Take all of this out to the grill at once and throw it all on. The onion is the trouble maker here. Pay attention that all of it does not fall down into the grill fire below. Cook the chicken until it is a tan/brown color and there are some black portions on it. If you are the paranoid type who wants the chicken burned and dry, then you are an asshole who does not deserve to eat this food. There is a way to cook chicken done, while still keeping it all juicy and nice and wet on the inside. The world has enough assholes, please don't add yourself to the list. Cook the peppers until they are soft and have black spots on them. All of this will be done at about the same time, just keep it moving, the food. Maybe 10-15 minutes total. Cut up the peppers and onion post-cooking for better malleability. Backtrack to the jalepeno pepper. Take out the seeds in the middle if you want it a little milder than not.

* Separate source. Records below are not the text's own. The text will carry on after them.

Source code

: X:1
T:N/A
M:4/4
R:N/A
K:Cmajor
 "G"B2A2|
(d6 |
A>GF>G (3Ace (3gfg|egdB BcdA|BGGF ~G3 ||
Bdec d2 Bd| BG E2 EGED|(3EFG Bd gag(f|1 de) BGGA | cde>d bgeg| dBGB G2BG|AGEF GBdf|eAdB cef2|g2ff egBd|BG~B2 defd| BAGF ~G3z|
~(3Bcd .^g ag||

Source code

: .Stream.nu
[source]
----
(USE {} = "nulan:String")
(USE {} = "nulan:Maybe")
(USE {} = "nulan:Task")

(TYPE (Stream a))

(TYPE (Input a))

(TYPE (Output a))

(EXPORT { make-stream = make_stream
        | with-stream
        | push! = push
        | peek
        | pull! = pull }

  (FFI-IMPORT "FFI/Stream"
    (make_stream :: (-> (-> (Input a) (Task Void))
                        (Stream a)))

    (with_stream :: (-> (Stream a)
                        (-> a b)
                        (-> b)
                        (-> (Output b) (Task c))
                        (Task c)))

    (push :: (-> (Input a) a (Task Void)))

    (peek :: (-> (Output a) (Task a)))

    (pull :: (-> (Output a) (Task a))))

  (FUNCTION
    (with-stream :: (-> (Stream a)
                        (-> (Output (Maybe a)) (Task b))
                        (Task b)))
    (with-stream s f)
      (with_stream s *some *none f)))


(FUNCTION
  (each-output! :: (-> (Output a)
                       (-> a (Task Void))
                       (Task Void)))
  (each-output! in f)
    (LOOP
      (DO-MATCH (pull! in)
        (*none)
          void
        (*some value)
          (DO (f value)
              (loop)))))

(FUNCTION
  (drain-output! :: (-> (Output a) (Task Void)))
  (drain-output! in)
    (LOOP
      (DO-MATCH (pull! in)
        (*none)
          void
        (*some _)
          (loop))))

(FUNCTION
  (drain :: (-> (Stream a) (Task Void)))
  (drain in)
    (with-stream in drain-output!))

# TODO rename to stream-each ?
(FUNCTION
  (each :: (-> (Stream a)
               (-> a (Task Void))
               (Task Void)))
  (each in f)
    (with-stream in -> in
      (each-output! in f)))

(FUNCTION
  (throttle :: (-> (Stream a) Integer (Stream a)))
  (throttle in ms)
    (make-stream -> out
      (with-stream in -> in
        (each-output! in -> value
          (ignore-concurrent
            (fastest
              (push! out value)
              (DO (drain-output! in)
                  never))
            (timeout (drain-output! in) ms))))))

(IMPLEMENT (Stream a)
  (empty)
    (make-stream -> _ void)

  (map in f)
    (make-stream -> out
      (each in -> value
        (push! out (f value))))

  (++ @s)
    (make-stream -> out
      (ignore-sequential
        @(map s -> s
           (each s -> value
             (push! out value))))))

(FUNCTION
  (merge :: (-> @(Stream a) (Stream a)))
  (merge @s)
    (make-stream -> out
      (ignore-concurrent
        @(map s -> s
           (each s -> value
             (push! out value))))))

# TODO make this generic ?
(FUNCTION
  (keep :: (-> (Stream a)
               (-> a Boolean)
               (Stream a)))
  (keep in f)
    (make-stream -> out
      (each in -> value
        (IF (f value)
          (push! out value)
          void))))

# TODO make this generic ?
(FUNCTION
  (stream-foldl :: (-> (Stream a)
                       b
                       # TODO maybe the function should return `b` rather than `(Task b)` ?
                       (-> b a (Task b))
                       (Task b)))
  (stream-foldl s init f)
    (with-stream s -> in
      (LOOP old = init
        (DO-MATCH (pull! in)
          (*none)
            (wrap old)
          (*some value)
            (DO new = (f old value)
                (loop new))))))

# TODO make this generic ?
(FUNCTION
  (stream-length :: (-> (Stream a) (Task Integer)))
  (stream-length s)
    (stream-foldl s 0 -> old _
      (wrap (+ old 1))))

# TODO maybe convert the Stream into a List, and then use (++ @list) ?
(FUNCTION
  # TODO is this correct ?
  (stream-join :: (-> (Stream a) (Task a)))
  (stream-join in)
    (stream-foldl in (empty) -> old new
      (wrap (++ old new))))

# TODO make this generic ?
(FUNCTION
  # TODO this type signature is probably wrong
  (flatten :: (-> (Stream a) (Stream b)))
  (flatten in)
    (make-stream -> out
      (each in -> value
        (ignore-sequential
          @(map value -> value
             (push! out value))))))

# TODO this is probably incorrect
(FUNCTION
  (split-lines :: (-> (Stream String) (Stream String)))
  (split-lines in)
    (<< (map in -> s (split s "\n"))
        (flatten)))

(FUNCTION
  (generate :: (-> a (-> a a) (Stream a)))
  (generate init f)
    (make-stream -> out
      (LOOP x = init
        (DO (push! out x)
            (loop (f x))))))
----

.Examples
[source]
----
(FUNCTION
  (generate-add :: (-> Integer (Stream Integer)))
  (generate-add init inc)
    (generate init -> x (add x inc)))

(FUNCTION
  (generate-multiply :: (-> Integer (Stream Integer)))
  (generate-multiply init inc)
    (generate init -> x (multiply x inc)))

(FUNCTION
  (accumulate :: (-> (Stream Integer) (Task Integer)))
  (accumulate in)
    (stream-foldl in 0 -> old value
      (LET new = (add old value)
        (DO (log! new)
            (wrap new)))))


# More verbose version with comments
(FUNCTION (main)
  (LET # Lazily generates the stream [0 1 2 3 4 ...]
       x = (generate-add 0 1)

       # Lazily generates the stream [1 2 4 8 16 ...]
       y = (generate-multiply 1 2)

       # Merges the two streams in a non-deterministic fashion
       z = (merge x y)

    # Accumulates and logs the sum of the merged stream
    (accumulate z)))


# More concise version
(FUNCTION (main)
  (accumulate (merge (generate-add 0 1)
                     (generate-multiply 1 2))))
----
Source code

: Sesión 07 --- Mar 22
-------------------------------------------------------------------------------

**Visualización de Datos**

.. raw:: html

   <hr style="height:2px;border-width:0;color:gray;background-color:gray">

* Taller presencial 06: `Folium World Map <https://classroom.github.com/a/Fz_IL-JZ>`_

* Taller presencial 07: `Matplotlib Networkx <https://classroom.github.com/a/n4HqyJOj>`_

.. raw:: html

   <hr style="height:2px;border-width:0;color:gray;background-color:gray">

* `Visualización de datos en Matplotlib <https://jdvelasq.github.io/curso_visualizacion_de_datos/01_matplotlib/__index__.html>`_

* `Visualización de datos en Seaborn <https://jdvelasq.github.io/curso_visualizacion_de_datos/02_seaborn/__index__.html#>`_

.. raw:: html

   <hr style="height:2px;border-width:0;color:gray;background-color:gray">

After doing this, don't go and scratch your genitals or eyes or you will want to die. Near the end of the food cooking portion, toss the tortillas onto the grill and get them all nice and warm and such. For the presentation, slap the bread on a plate, add a tablespoon of sour cream, the proper amount of chicken and vegetables, and then hot sauce and cilantro as desired. Continue with your troubled and wonderful life as scheduled.